Как правило, любые изменения в языке: исчезновение старого, появление нового, замена чего-то старого на что-то новое, - сопровождаются бурной реакцией присутствующих. Одни радостно подхватывают и перенимают, другие бунтуют и негодуют. Это и неудивительно: язык слишком сильно связан с экстралингвистической ситуацией, все человеческие взаимодействия, начиная с политики и кончая семейным бытом, завязаны на язык, все изменения во "внешнем мире" так или иначе отражаются на языке, а стало быть, и изменения в языке не могут не влиять на внешний мир. Идея "А давайте назовем кизил хурмой, и во рту сразу станет сладко!" так же вечна и вездесуща, как идея вечного двигателя. Да, она примерно так же рациональна и осуществима, но это если соединить два блока ременной передачей, ежу понятно, что такое само крутиться не станет; а вот если вместо двух блоков взять какие-нибудь очень сложные устройства, желательно основанные на новом, недавно открытом принципе, уж такая-то машина, наверное, должна заработать, а? А если паровой двигатель поставить? А если электрический? А если сверхпроводимость? А торсионные генераторы? Ну?! Эх... Идея называния кизила хурмой еще навязчивей. Ведь это же язык, это же все в головах, ведь это же не грубая реальность, а чистая психология, а значит, как скажем, так и будет! Ну?! Э-э...

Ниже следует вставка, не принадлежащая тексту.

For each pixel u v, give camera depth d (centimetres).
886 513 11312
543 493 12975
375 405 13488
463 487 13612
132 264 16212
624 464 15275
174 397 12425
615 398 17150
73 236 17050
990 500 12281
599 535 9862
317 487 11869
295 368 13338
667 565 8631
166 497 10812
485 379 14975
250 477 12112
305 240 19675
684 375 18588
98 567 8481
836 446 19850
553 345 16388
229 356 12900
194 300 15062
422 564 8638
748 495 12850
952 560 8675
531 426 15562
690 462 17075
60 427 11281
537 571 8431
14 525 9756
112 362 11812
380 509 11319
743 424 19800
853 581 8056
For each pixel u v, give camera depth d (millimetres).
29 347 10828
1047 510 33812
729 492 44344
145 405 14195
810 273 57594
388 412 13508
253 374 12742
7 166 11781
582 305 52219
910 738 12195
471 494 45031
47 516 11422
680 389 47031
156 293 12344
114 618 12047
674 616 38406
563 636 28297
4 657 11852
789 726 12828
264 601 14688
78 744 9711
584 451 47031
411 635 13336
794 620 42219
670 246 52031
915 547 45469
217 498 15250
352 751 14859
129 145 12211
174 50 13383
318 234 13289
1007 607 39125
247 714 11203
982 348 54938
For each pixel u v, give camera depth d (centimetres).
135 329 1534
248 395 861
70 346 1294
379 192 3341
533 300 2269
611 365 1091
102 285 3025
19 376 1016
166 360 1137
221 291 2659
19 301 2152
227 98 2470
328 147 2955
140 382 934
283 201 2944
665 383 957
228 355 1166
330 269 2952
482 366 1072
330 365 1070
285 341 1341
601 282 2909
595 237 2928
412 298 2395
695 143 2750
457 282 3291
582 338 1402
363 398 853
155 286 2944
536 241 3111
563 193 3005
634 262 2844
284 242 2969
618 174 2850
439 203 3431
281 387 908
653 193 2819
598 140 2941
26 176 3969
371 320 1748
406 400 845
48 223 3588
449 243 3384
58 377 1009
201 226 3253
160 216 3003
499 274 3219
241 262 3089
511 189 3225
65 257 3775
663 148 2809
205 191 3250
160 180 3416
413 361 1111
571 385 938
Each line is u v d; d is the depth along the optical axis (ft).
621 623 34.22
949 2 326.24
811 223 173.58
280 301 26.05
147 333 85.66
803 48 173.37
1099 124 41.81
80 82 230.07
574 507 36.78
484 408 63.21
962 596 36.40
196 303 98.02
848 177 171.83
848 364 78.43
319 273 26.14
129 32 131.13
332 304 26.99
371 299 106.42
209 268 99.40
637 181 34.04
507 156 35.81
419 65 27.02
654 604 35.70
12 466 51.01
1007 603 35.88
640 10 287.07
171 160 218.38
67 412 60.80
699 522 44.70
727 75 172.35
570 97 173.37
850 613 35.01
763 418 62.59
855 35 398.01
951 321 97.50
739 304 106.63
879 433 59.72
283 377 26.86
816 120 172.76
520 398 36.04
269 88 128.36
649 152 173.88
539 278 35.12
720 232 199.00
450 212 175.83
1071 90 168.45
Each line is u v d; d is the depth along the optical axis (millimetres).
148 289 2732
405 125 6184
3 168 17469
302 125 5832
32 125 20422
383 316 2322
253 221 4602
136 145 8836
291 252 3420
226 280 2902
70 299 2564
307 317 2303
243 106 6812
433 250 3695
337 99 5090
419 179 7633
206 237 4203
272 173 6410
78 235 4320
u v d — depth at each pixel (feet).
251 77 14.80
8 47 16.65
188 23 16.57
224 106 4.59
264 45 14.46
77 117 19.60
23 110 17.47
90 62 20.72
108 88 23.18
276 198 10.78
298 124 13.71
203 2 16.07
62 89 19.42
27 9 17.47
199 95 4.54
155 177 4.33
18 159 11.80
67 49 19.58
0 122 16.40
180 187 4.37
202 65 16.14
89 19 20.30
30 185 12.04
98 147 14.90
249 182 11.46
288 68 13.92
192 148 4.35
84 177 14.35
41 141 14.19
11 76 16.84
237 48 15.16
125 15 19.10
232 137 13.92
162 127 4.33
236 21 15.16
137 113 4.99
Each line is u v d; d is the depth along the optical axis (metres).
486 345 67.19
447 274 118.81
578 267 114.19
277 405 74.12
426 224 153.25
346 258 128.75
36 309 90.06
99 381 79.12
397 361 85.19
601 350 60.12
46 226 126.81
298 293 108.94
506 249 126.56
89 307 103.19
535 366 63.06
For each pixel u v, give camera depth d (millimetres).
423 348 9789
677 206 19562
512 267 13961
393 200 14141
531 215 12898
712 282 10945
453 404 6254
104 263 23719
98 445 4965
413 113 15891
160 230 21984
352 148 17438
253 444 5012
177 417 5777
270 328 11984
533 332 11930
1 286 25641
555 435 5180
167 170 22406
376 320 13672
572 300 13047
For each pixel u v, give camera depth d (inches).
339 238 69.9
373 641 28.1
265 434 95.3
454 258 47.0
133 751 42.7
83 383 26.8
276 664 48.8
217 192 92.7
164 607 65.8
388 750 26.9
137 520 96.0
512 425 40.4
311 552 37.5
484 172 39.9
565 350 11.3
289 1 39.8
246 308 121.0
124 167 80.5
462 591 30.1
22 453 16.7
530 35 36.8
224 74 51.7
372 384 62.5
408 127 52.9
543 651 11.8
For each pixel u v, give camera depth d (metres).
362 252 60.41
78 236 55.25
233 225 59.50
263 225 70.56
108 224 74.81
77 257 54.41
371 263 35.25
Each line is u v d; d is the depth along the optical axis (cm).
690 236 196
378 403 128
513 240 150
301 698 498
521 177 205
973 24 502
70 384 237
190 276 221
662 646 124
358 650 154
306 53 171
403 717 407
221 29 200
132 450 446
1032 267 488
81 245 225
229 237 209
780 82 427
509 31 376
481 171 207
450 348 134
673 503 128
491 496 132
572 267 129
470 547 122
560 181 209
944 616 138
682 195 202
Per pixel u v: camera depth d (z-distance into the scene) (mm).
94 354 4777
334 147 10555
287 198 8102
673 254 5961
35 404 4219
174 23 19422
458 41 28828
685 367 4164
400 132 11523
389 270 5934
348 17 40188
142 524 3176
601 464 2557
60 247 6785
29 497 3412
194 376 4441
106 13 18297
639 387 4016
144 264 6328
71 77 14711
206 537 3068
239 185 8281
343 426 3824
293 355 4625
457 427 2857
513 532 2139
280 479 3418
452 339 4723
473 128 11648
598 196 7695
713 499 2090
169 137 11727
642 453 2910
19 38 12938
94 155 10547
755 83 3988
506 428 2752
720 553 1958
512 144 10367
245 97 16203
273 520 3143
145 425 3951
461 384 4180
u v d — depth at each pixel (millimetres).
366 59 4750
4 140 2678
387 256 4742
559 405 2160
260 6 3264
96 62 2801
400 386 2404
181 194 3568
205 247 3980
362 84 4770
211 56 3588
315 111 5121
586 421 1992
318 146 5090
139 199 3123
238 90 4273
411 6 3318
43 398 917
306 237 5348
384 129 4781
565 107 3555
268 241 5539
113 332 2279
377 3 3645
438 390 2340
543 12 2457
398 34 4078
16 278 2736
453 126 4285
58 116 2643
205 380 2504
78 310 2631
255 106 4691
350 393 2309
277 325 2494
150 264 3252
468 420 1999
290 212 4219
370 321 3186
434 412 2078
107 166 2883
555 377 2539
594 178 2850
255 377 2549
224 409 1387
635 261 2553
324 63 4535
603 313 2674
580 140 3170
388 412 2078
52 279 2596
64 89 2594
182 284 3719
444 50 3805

В общем, нет. Если язык у людей в головах, это еще не значит, что им можно вертеть и крутить как хочешь. Законы языка по-своему не менее упрямы, чем законы физики.

Тут еще подлость какая: для большинства людей, пусть даже толковых и образованных, но не филологов, язык - это слова. Знаешь слова - знаешь язык, выучил слова - выучил язык, поменяешь слова - поменяешь язык. Да. Но нет. Во фразе "Глокая куздра штеко будланула бокра и курдячит бокренка" нет ни одного значимого русского слова - тем не менее эта фраза русская. Даже на украинском она будет выглядеть совершенно иначе (увидите - не ошибетесь). Слова - это лексика. Лексический уровень языка - самый гибкий, самый изменчивый, самый податливый ко всем внешним воздействиям. Он не случайно такой: он отображает всю изменчивость внешнего мира. Любые исторические изменения, будь то петровское прорубание окна в Европу, или революция, или глобализация и появление интернета, приносят с собой огромный ворох новых слов, целый пласт новой, неслыханной лексики. Со стороны кажется: батюшки мои! Все, конец русскому языку! Нынче по-русски никто не говорит, все бормочут на немецком, лепечут на французском, болбочут на английском! Это новояз какой-то!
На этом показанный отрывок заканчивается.